There is only one aspect of the impact of LGPN which I should like to have seen discussed more fully in this book, namely its impact on epigraphy. As several contributors point out, epigraphists have contributed the immense majority of the data (even for the literature-rich Attica volume well over 90% by my rough calculation) contained in LGPN. But this is a two-way process. The onomastic problem that interests an epigraphist, and it is one he faces more or less every day, is that of reading, restoring and articulating fragmentary names in inscriptions. His capacity to do this rationally is being immensely facilitated by the appearance of LGPN. I discuss elsewhere4 some epigraphical-onomastic problems and issues and present around 80 new name amendments which arise wholly or in part from the application of the implications of data contained in LGPN volumes to about 10% of the persons listed in LGPN II. This suggests (and I have probably missed quite a few potential amendments) that LGPN II has the potential to facilitate its own amendment to the extent of about 1.5% of its content (i.e. 800 of 60,000 entries). When this is combined with the results of other vigorous research currently underway in Attic onomastics (e.g. John Traill’s, Persons of Ancient Athens) and epigraphy (e.g. publication of new inscriptions and the work now underway for IG ii 3, initial results of which suggest that its onomastic harvest will be considerable), it can be seen that LGPN II (and to a perhaps lesser extent—because data are more thinly spread and therefore less rich in implication—the other volumes) contains within itself the seeds of its own, fairly swift, obsolescence.
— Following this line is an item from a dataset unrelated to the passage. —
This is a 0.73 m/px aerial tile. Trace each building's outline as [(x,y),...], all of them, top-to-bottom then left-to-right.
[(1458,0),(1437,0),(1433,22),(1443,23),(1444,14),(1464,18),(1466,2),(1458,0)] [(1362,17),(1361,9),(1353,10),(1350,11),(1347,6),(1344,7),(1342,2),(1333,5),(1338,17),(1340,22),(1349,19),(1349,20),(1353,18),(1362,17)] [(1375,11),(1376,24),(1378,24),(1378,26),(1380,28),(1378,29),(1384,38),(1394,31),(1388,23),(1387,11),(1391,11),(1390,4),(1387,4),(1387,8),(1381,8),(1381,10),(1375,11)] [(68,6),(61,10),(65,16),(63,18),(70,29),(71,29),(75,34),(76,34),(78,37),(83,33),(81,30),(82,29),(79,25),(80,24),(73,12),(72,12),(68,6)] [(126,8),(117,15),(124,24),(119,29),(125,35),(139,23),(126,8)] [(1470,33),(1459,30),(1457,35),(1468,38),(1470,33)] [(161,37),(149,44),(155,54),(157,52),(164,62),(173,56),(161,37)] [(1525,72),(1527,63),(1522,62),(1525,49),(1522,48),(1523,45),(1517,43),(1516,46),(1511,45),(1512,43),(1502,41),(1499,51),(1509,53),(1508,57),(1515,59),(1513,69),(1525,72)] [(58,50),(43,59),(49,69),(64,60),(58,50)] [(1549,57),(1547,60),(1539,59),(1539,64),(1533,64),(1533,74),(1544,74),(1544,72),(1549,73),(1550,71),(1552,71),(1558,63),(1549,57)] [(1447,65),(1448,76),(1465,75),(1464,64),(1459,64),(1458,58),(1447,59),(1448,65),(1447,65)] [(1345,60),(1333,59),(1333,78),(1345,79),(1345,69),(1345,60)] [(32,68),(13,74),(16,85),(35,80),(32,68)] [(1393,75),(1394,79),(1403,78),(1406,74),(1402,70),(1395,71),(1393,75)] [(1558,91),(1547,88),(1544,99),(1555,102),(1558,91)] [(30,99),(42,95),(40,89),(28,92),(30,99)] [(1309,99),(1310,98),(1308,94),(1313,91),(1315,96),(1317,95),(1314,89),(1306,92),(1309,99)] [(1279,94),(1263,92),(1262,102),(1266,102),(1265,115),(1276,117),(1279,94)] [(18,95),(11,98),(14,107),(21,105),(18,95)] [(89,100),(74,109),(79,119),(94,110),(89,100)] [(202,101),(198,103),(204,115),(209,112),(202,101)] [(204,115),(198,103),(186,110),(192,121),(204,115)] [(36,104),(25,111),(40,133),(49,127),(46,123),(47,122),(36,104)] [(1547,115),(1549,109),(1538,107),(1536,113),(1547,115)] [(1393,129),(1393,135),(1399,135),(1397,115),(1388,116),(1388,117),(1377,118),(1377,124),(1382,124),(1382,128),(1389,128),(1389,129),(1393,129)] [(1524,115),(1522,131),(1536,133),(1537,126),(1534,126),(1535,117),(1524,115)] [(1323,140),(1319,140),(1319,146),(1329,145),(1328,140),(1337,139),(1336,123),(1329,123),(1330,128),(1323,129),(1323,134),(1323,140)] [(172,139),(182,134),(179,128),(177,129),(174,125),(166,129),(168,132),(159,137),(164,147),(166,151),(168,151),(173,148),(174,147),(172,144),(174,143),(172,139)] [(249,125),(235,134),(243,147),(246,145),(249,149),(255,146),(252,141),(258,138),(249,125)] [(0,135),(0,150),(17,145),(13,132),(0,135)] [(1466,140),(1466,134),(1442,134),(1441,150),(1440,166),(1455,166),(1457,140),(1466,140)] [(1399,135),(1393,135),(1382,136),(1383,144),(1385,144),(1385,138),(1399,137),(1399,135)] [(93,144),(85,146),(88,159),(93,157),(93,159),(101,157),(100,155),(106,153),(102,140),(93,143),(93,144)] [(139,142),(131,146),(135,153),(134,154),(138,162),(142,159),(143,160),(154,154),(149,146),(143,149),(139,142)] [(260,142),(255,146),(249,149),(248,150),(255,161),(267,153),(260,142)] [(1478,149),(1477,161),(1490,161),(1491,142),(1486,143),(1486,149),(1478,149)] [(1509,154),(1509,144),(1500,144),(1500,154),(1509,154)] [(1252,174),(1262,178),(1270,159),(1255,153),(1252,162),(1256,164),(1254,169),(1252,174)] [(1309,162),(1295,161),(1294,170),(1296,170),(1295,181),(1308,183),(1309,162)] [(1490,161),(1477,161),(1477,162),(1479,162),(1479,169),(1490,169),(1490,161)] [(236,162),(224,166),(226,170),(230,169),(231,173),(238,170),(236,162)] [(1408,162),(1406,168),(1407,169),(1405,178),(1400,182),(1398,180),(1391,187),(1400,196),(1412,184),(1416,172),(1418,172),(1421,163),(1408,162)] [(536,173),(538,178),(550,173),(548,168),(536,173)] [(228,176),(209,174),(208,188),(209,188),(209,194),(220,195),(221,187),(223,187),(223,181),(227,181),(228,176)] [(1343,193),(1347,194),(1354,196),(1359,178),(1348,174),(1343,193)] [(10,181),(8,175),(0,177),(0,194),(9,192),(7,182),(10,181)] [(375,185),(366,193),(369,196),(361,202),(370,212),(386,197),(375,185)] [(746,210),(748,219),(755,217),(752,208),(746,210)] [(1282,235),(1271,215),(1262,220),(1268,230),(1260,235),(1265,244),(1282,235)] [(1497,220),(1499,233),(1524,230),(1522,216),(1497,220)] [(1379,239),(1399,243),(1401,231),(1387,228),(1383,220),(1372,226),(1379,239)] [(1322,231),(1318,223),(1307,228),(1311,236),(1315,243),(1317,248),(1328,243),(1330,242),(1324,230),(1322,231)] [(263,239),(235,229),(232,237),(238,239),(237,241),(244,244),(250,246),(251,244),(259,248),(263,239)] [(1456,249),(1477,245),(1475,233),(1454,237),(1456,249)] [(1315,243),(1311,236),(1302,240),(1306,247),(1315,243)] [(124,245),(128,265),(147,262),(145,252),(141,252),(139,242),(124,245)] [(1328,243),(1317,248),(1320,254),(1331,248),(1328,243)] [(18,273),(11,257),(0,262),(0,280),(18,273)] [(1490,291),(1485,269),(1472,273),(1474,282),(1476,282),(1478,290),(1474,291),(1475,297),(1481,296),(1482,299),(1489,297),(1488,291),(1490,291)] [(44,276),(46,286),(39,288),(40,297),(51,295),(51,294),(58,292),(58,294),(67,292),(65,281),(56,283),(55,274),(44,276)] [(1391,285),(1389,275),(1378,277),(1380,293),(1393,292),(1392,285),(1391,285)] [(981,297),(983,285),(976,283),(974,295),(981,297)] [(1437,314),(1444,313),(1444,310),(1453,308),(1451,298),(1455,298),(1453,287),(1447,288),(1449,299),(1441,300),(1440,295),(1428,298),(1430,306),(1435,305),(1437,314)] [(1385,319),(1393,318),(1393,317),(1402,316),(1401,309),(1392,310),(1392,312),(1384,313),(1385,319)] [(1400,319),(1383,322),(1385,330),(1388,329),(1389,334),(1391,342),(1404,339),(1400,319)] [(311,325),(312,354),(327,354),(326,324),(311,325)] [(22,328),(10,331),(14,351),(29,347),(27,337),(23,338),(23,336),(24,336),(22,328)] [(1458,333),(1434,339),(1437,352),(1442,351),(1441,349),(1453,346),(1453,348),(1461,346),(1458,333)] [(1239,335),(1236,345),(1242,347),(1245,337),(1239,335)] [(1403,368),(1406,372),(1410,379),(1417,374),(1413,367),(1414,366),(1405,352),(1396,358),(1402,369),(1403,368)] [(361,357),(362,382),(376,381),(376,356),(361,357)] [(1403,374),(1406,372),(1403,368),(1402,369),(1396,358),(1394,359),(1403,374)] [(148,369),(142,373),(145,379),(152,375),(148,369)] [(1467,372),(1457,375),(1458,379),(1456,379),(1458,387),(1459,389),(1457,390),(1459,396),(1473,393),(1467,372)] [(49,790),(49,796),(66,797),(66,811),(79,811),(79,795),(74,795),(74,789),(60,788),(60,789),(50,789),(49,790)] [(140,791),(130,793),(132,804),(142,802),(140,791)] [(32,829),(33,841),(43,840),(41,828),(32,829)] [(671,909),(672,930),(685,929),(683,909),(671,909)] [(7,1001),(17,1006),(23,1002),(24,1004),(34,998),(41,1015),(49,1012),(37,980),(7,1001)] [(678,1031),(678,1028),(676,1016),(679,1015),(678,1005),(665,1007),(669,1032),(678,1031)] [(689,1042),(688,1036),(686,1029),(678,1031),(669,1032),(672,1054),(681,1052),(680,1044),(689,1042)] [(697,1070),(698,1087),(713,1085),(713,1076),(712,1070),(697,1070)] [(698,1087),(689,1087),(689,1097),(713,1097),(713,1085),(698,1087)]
In that regard the decision to post addenda and corrigenda on the LGPN website ( www.lgpn.ox.ac.uk) is very welcome. (I understand that, for Attica, a new, extended set, collected by Sean Byrne, will shortly be made available). The question of a second edition of the Attica volume, however, will before long have to be faced. When it is, questions of format change will arise. The general scheme of the individual entries, I think, is wonderfully concise and requires little adjustment. I also generally agree with LGPN II’s conservative policy with regard to identifications (though adjustments are continuously becoming necessary in individual cases). I do, however, have three suggestions for improvements:

(a) persons from homonymous Attic demes are currently all listed together under the same deme heading. It would considerably enhance the usefulness of this volume and reduce its potential to mislead if the homonymous demes were disaggregated;

(b) part names are currently omitted. This is justifiable in most cases, but is unfortunate in respect of unique (in the volume) name components, especially where such components preserve the initial letter of a name. It is of interest, for example, that there was an Athenian uniquely (in any published LGPN volume) named Ameinoph[-,5 for this confirms that, like the related common names in Kalli- and Aristo-, the more unusual Ameino- names sometimes took terminations in ph-. But, on current rules, this man would not be listed in LGPN II, since there are several possible ph- terminations and his name can not therefore securely be restored. That is a pity;

(c) In the pre- LGPN era it was often very difficult to make good restorations of personal names in inscriptions. Because of this, many (as can now be seen) irrational name restorations have worked their way into the Attic onomasticon. It would helpful if, before a second edition is published, a review could be carried out to ensure that, where a restored name is listed in LGPN II, it is listed under the epigraphically and onomastically most likely restoration(s).

Notes

1. Quoted by Hatzopoulos, p. 99. Robert presented “histoire déspar noms” as a preferable alternative to “faire catalogues de noms”, but, as Hatzopoulos points out, and as the abundant use of LGPN by every one of the papers in the volume demonstrates, the former can not be done without the latter.

2. A slight adaptation of Morpurgo Davies, p. 39.

3. ZPE 123 (1998), 117-120.

4. In the proceedings of a conference in memory of Adolf Wilhelm held in Athens in 2000, due to appear shortly. Some examples of the amendments at ZPE 135 (2001), 51-62.

5. His existence is revealed in my paper in the conference proceedings referred to in n. 4.